* _AUFGABE_: Geben Sie aus dem Text zum Nordex-Deal mit Acciona den Abschnitt von „Ich halte den“ bis einschließlich „sehr skeptisch geworden.“ wortgetreu aus.

* _TEXT ZUM LESEN_:
%%
Ich halte den Acciona-Kauf für hervorragend nach meinem aktuellem Wissenstand und nach meinen Einschätzungen und ob Zeschkey andere Pläne hatte mit Nordex keine Ahnung, Vielleicht brauchte er nach dieser wohl sehr stressigen und sehr erfolgreichen Restrukturierung einfach mal eine Auszeit, denn ohne Frage eine große Übernahme wird immer das eine oder andere Problem mit sich bringen und auch das ist stressig. Grundsätzlich ist es aber schon sehr müssig darüber zu spekulieren welche Motive Zeschky nun wirklich hatte. Vielleicht war ja es wirklich nur die neue Liebe, denn das sollte man nun wirklich nicht unterschätzen. Vor allem wenn man schon über 60 ist. Wichtig für mich war, dass nach dem Zeschky-Abgang sonst keiner bei Nordex von Bord gegangen ist. Wäre nämlich das der Fall gewesen, dann wäre ich sehr skeptisch geworden.
Dass Acciona natürlich an einer guten Nordex-Entwicklung interessiert ist zeigt doch dieser Deal so ziemlich eindeutig wie er letztendlich geplant ist. Acciona bekommt zwar 366 Mio. € in Cash, kauft aber im Gegenzug für 335 Mio. € von den Klattens Nordex-Aktien dazu. Damit bleiben gerade mal am Ende 31 Mio. € an Cash für den Acciona-Konzern nach dem Deal übrig. Viel ist das ja nun wirklich nicht und nicht vergessen Acciona Windpower hatte zu Mitte des Jahres sogar einen Nettoliquidität von 42 Mio. €. Also sind die quasi finanzschuldenfrei. Das alleine zeigt doch schon, dass der Acciona-Konzern ein großes Interesse hat, dass es bei Nordex weiter rund läuft und damit ist auch klar warum der Acciona-Konzern unbedingt eine Sperrminorität haben will. Anders hätte dieser Zukauf wohl auch nie statt gefunden.
%%
* _DIE DATEN_:
%%
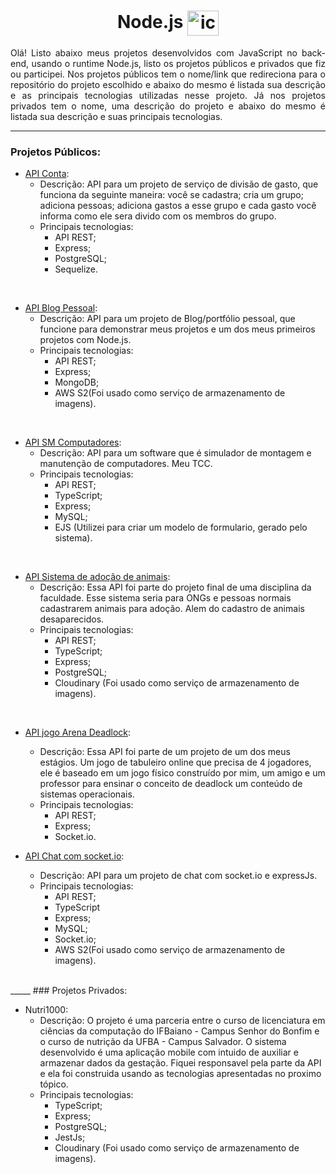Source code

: <h1 align="center"> Node.js  <img align="center" alt="icon-NodeJs" height="40" width="50" src="https://cdn.jsdelivr.net/gh/devicons/devicon/icons/nodejs/nodejs-original.svg" /></h1>

<p align="justify"> 
Olá! Listo abaixo meus projetos desenvolvidos com JavaScript no back-end, usando o runtime Node.js, listo os projetos públicos e privados que fiz ou participei. Nos projetos públicos tem o nome/link que redireciona para o repositório do projeto escolhido e abaixo do mesmo é listada sua descrição e as principais tecnologias utilizadas nesse projeto. Já nos projetos privados tem o nome, uma descrição do projeto e abaixo do mesmo é listada sua descrição e suas principais tecnologias.
</p>

_____
### Projetos Públicos:
  * [API Conta](https://github.com/araujo21x/ApiContas):
    * Descrição: API para um projeto de serviço de divisão de gasto, que funciona da seguinte maneira: você se cadastra; cria um grupo; adiciona pessoas; adiciona gastos a esse grupo e cada gasto você informa como ele sera divido com os membros do grupo.
    * Principais tecnologias:
      * API REST;
      * Express;
      * PostgreSQL;
      * Sequelize.
 <br>
 
  * [API Blog Pessoal](https://github.com/araujo21x/API_Blog_Pessoal):
    * Descrição: API para um projeto de Blog/portfólio pessoal, que funcione para demonstrar meus projetos e um dos meus primeiros projetos com Node.js.
    * Principais tecnologias:
      * API REST;
      * Express;
      * MongoDB;
      * AWS S2(Foi usado como serviço de armazenamento de imagens).
 <br>
 
  * [API SM Computadores](https://github.com/araujo21x/API_SM_Computadores):
    * Descrição: API para um software que é simulador de montagem e manutenção de computadores. Meu TCC.
    * Principais tecnologias:
      * API REST;
      * TypeScript;
      * Express;
      * MySQL;
      * EJS (Utilizei para criar um modelo de formulario, gerado pelo sistema).
  <br>
  
  * [API Sistema de adoção de animais](https://github.com/araujo21x/API_adocao_animais):
    * Descrição: Essa API foi parte do projeto final de uma disciplina da faculdade. Esse sistema seria para ONGs e pessoas normais cadastrarem animais para adoção. Alem do cadastro de animais desaparecidos.
    * Principais tecnologias:
      * API REST;
      * TypeScript;
      * Express;
      * PostgreSQL;
      * Cloudinary (Foi usado como serviço de armazenamento de imagens).
<br>
   
  * [API jogo Arena Deadlock](https://github.com/araujo21x/Back_Arena_Deadlock):
    * Descrição: Essa API foi parte de um projeto de um dos meus estágios. Um jogo de tabuleiro online que precisa de 4 jogadores, ele é baseado em um jogo físico construído por mim, um amigo e um professor para ensinar o conceito de deadlock um conteúdo de sistemas operacionais.
    * Principais tecnologias:
      * API REST;
      * Express;
      * Socket.io.

  * [API Chat com socket.io](https://github.com/araujo21x/chat_back-):
    * Descrição: API para um projeto de chat com socket.io e expressJs.
    * Principais tecnologias:
      * API REST;
      * TypeScript
      * Express;
      * MySQL;
      * Socket.io;
      * AWS S2(Foi usado como serviço de armazenamento de imagens).
 <br>
_____
### Projetos Privados:
 <br>
 
 * Nutri1000:
    * Descrição: O projeto é uma parceria entre o curso de licenciatura em ciências da computação do IFBaiano - Campus Senhor do Bonfim e o curso de nutrição da UFBA - Campus Salvador. O sistema desenvolvido é uma aplicação mobile com intuido de auxiliar e armazenar dados da gestação. Fiquei responsavel pela parte da API e ela foi construida usando as tecnologias apresentadas no proximo tópico.
    * Principais tecnologias:
      * TypeScript;
      * Express;
      * PostgreSQL;
      * JestJs;
      * Cloudinary (Foi usado como serviço de armazenamento de imagens).
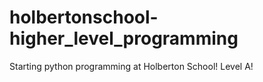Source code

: # holbertonschool-higher_level_programming
Starting python programming at Holberton School!
Level A!
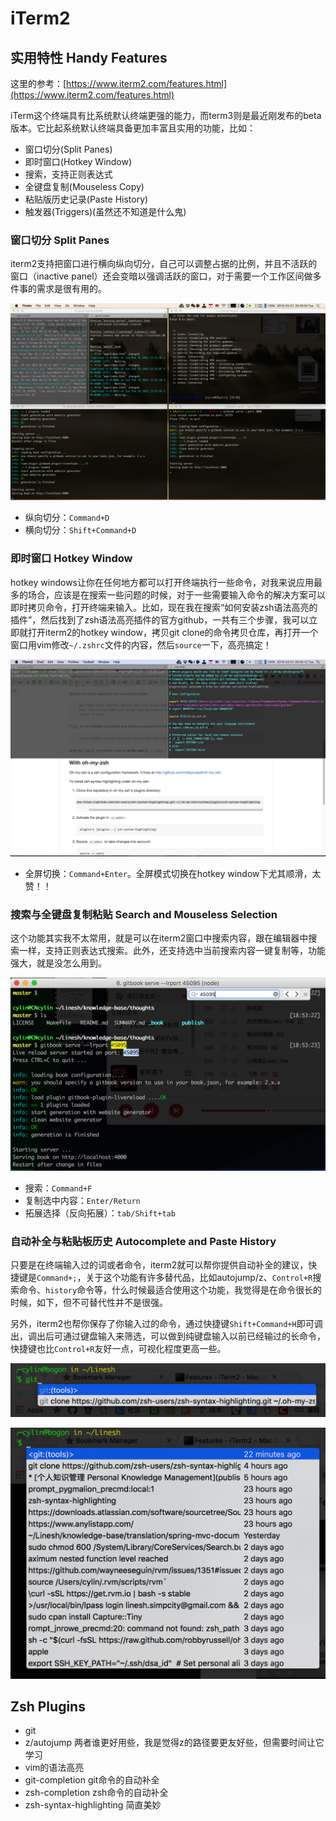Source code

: # iTerm2

## 实用特性 Handy Features

这里的参考：[https://www.iterm2.com/features.html](https://www.iterm2.com/features.html)

iTerm这个终端具有比系统默认终端更强的能力，而term3则是最近刚发布的beta版本。它比起系统默认终端具备更加丰富且实用的功能，比如：
* 窗口切分(Split Panes)
* 即时窗口(Hotkey Window)
* 搜索，支持正则表达式
* 全键盘复制(Mouseless Copy)
* 粘贴版历史记录(Paste History)
* 触发器(Triggers)(虽然还不知道是什么鬼)

### 窗口切分 Split Panes
iterm2支持把窗口进行横向纵向切分，自己可以调整占据的比例，并且不活跃的窗口（inactive panel）还会变暗以强调活跃的窗口，对于需要一个工作区间做多件事的需求是很有用的。

![iTerm2-panes-split](./figures/iterm2-panes-split.png)

* 纵向切分：`Command+D`
* 横向切分：`Shift+Command+D`

### 即时窗口 Hotkey Window
hotkey windows让你在任何地方都可以打开终端执行一些命令，对我来说应用最多的场合，应该是在搜索一些问题的时候，对于一些需要输入命令的解决方案可以即时拷贝命令，打开终端来输入。比如，现在我在搜索“如何安装zsh语法高亮的插件”，然后找到了zsh语法高亮插件的官方github，一共有三个步骤，我可以立即就打开iterm2的hotkey window，拷贝git clone的命令拷贝仓库，再打开一个窗口用vim修改`~/.zshrc`文件的内容，然后`source`一下，高亮搞定！

![iTerms2-hotkey-window](./figures/iterm2-hotkey-window.png)

* 全屏切换：`Command+Enter`。全屏模式切换在hotkey window下尤其顺滑，太赞！！

### 搜索与全键盘复制粘贴 Search and Mouseless Selection
这个功能其实我不太常用，就是可以在iterm2窗口中搜索内容，跟在编辑器中搜索一样，支持正则表达式搜索。此外，还支持选中当前搜索内容一键复制等，功能强大，就是没怎么用到。

![iTerm2-search-and-mouseless-selection](./figures/iterm2-search-and-mouseless-selection.png)

* 搜索：`Command+F`
* 复制选中内容：`Enter/Return`
* 拓展选择（反向拓展）：`tab/Shift+tab`

### 自动补全与粘贴板历史 Autocomplete and Paste History
只要是在终端输入过的词或者命令，iterm2就可以帮你提供自动补全的建议，快捷键是`Command+;`，关于这个功能有许多替代品，比如autojump/z、`Control+R`搜索命令、`history`命令等，什么时候最适合使用这个功能，我觉得是在命令很长的时候，如下，但不可替代性并不是很强。

另外，iterm2也帮你保存了你输入过的命令，通过快捷键`Shift+Command+H`即可调出，调出后可通过键盘输入来筛选，可以做到纯键盘输入以前已经输过的长命令，快捷键也比`Control+R`友好一点，可视化程度更高一些。

![iTerm2-autocomplete](./figures/iterm2-autocomplete.png)

![iTerm2-paste-history](./figures/iterm2-paste-history.png)

## Zsh Plugins
* git
* z/autojump 两者谁更好用些，我是觉得z的路径要更友好些，但需要时间让它学习
* vim的语法高亮
* git-completion git命令的自动补全
* zsh-completion zsh命令的自动补全
* zsh-syntax-highlighting 简直美妙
%%
* _GELÖSTE AUFGABE_:
Ich halte den Acciona-Kauf für hervorragend nach meinem aktuellem Wissenstand und nach meinen Einschätzungen und ob Zeschkey andere Pläne hatte mit Nordex keine Ahnung, Vielleicht brauchte er nach dieser wohl sehr stressigen und sehr erfolgreichen Restrukturierung einfach mal eine Auszeit, denn ohne Frage eine große Übernahme wird immer das eine oder andere Problem mit sich bringen und auch das ist stressig. Grundsätzlich ist es aber schon sehr müssig darüber zu spekulieren welche Motive Zeschky nun wirklich hatte. Vielleicht war ja es wirklich nur die neue Liebe, denn das sollte man nun wirklich nicht unterschätzen. Vor allem wenn man schon über 60 ist. Wichtig für mich war, dass nach dem Zeschky-Abgang sonst keiner bei Nordex von Bord gegangen ist. Wäre nämlich das der Fall gewesen, dann wäre ich sehr skeptisch geworden.